Perkara ada yang tidak suka, itu juga biasa. Di negeri ini, orang yang berusaha bersih anti korupsi saja banyak yang memusuhi. Orang rajin mengaji difitnah ISIS. Tapi itu hanya sebagian kecil saja. Outlier, komunitas yang suaranya cuma bikin bising. Orang-orang ini merasa, kalau sudah punya titel akademik tinggi, agamanya akan terkatrol naik, punya hak untuk berkhuthbah.
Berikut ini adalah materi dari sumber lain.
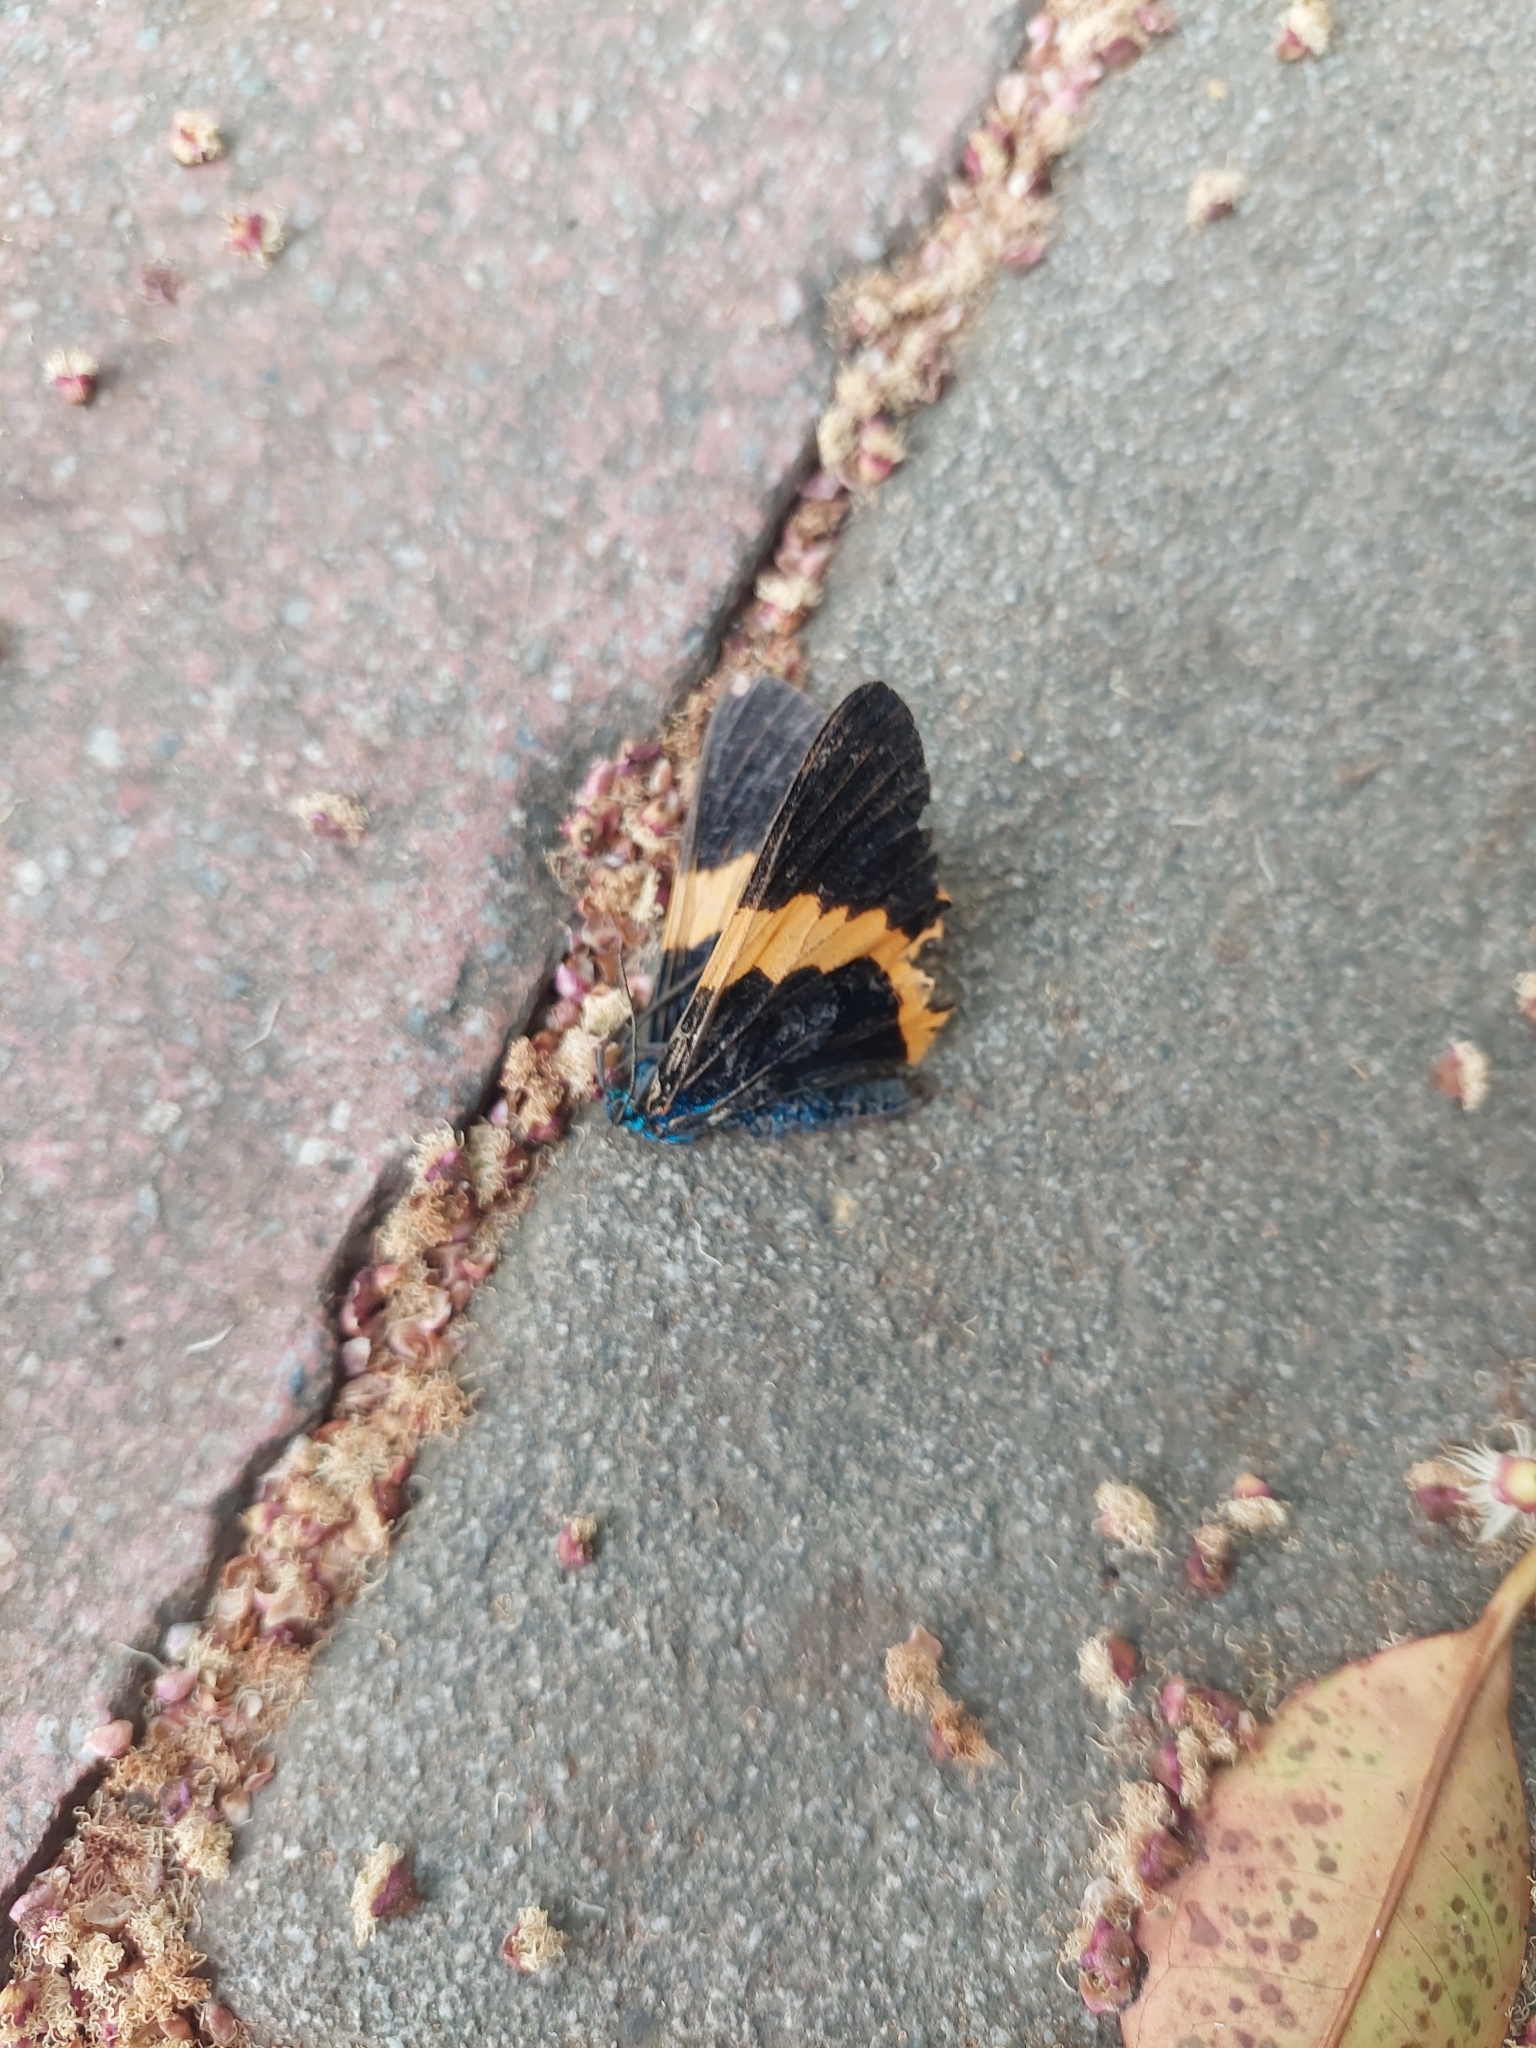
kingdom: Animalia
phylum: Arthropoda
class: Insecta
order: Lepidoptera
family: Geometridae
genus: Milionia
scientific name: Milionia basalis
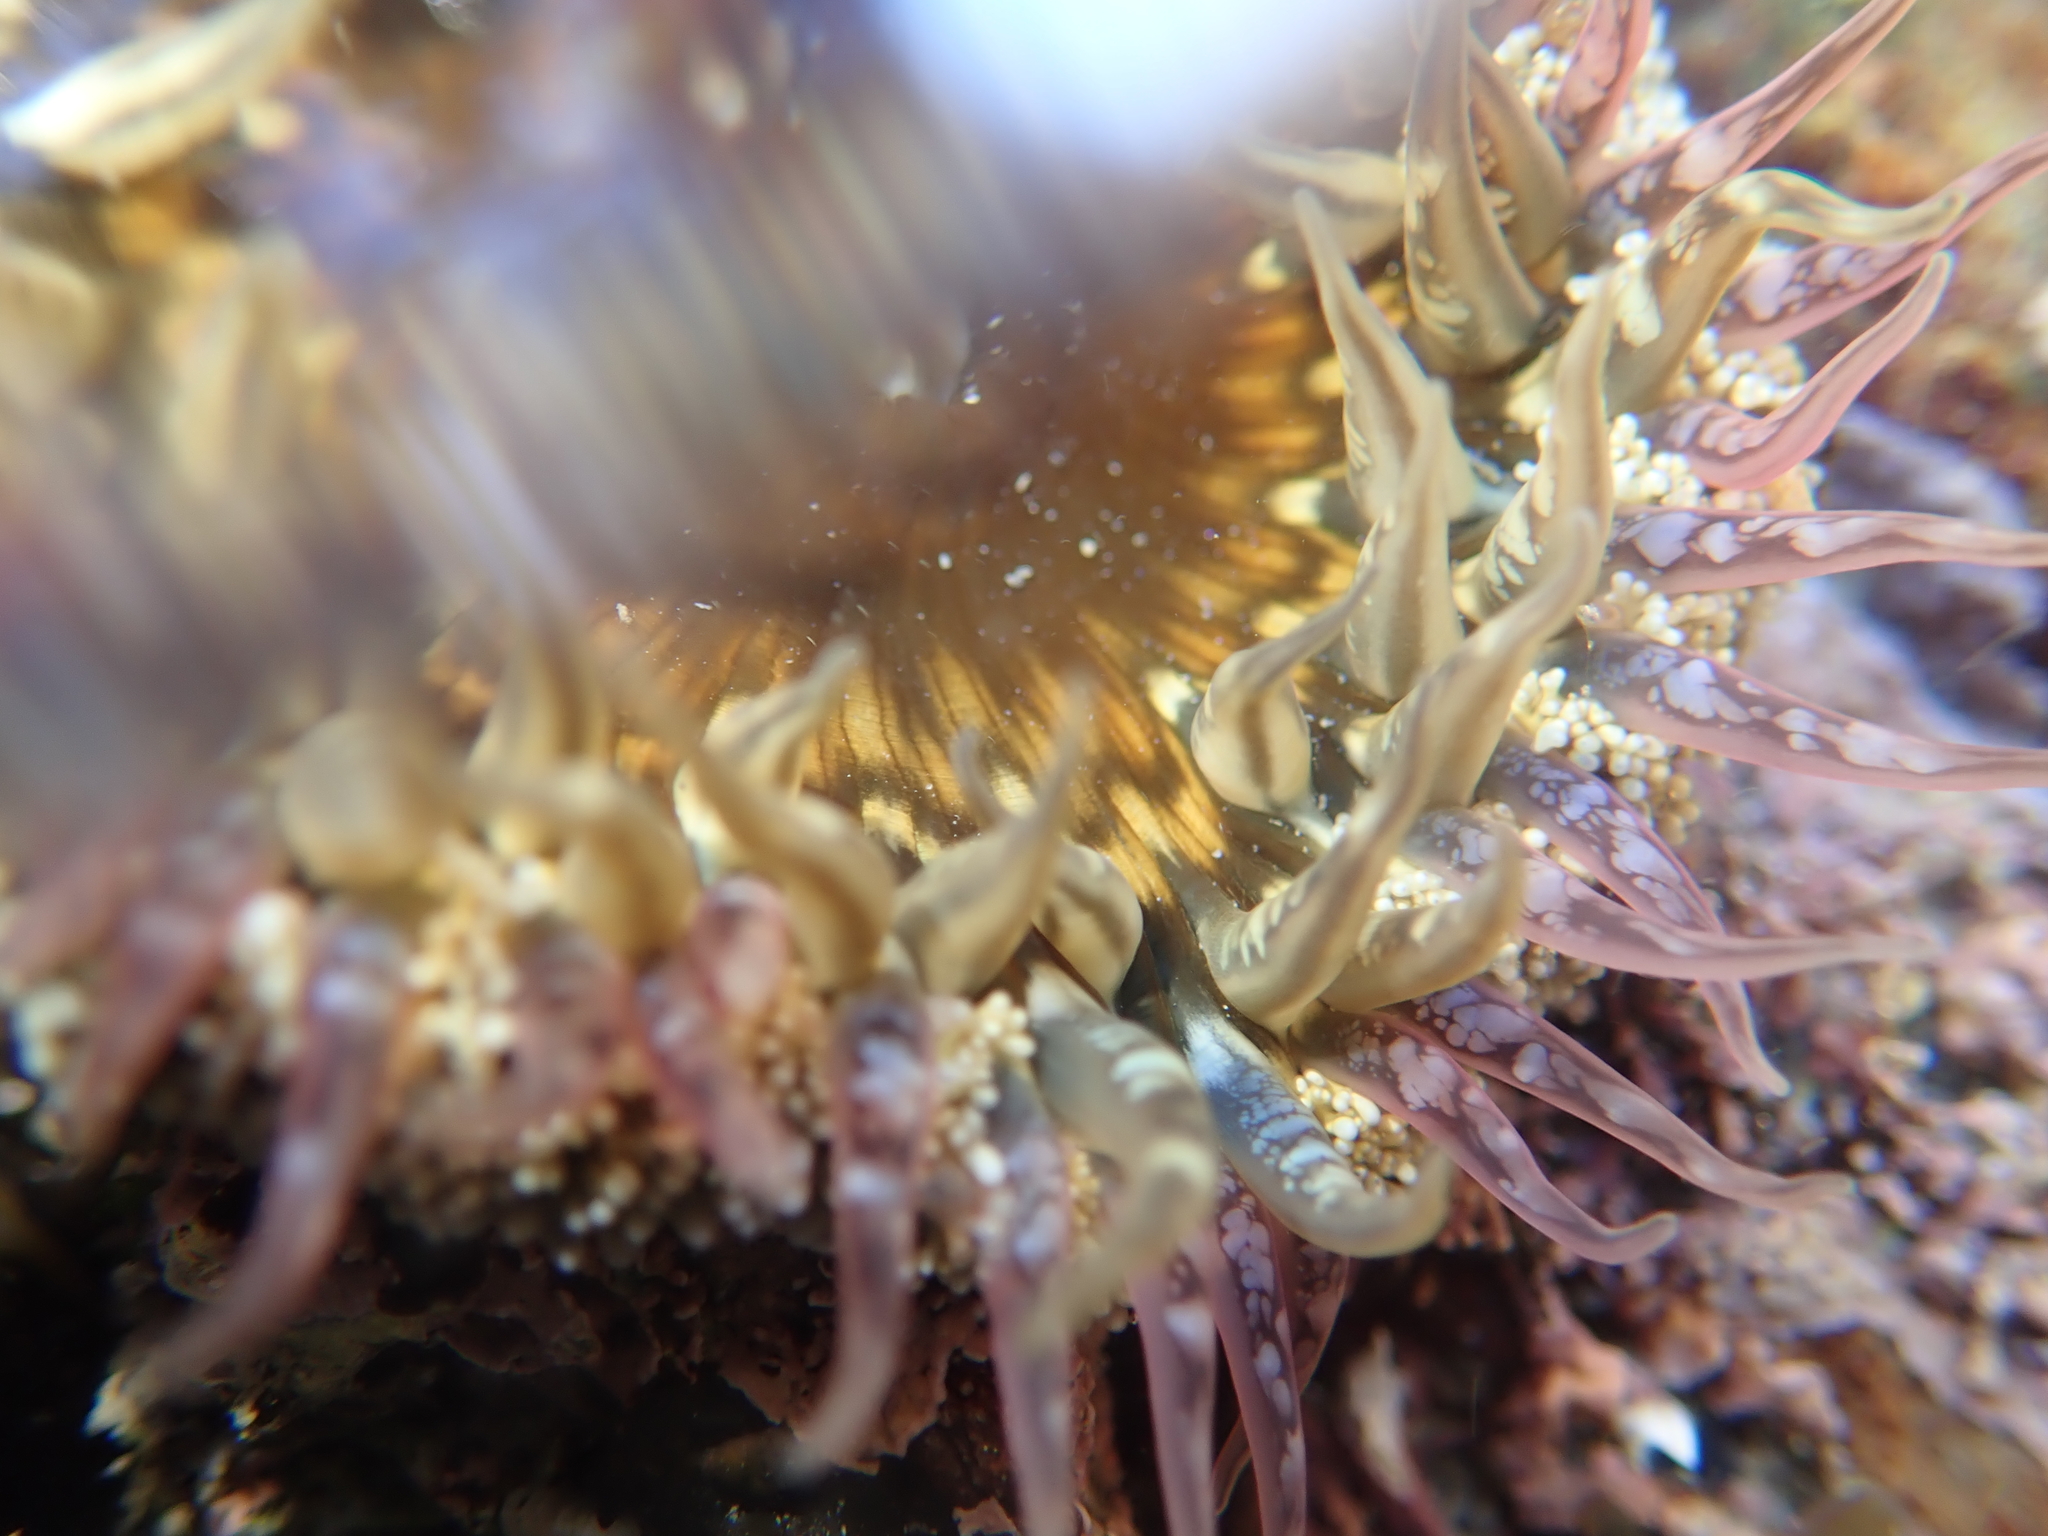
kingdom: Animalia
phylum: Cnidaria
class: Anthozoa
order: Actiniaria
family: Actiniidae
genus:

Meskipun membaca Al-Qur'an masih belepotan.
Seperti saudara Budi Santosa Purwokartiko dengan komentar sampahnya terhadap sosok mahasiswi yang tidak mau berjabat tangan dengan dekan dan rektor yang bukan mahramnya beberapa waktu lalu. Saudara Budi ini membiarkan mulutnya ngoceh kesana kemari menunjukkan ketidaksukaannya, tendensiusnya, rasisnya, dan sekaligus kebodohannya. Kalau saudara tidak tahu, tanya. Karena obat kebodohan adalah bertanya dan belajar.
Haiyyaa....owe tahu kamu olang kulang belajal agama. Owe salanin kamu olang ikut asistensi mahasiswa kamu di kampus belajal wudu, solat, dan tutup aulat. Belajal lukun iman dan islam...
Tapi ITK bukan Budi, dan Budi bukan ITK. Dia hanya mewakili dirinya sendiri. Mayoritas sivitas akademika ITK yang secara level intelektual tidak berada di bawah saudara Budi atau bahkan jauh di atas saudara Budi, tidak punya sikap dan pikiran seperti saudara Budi. Budi telah membuat sejarah dengan lawakan rasis nan garing terhadap mahasiswi, yang itu mencoreng dunia pendidikan tinggi Indonesia. Untungnya, itu hanya Budi, dan Budi bukan siapa-siapa dalam percaturan keilmuan agama Balikpapan, apalagi Kalimantan Timur, Indonesia, dan dunia.
Tak perlu overdosis gaya hanya agar kelihatan beda.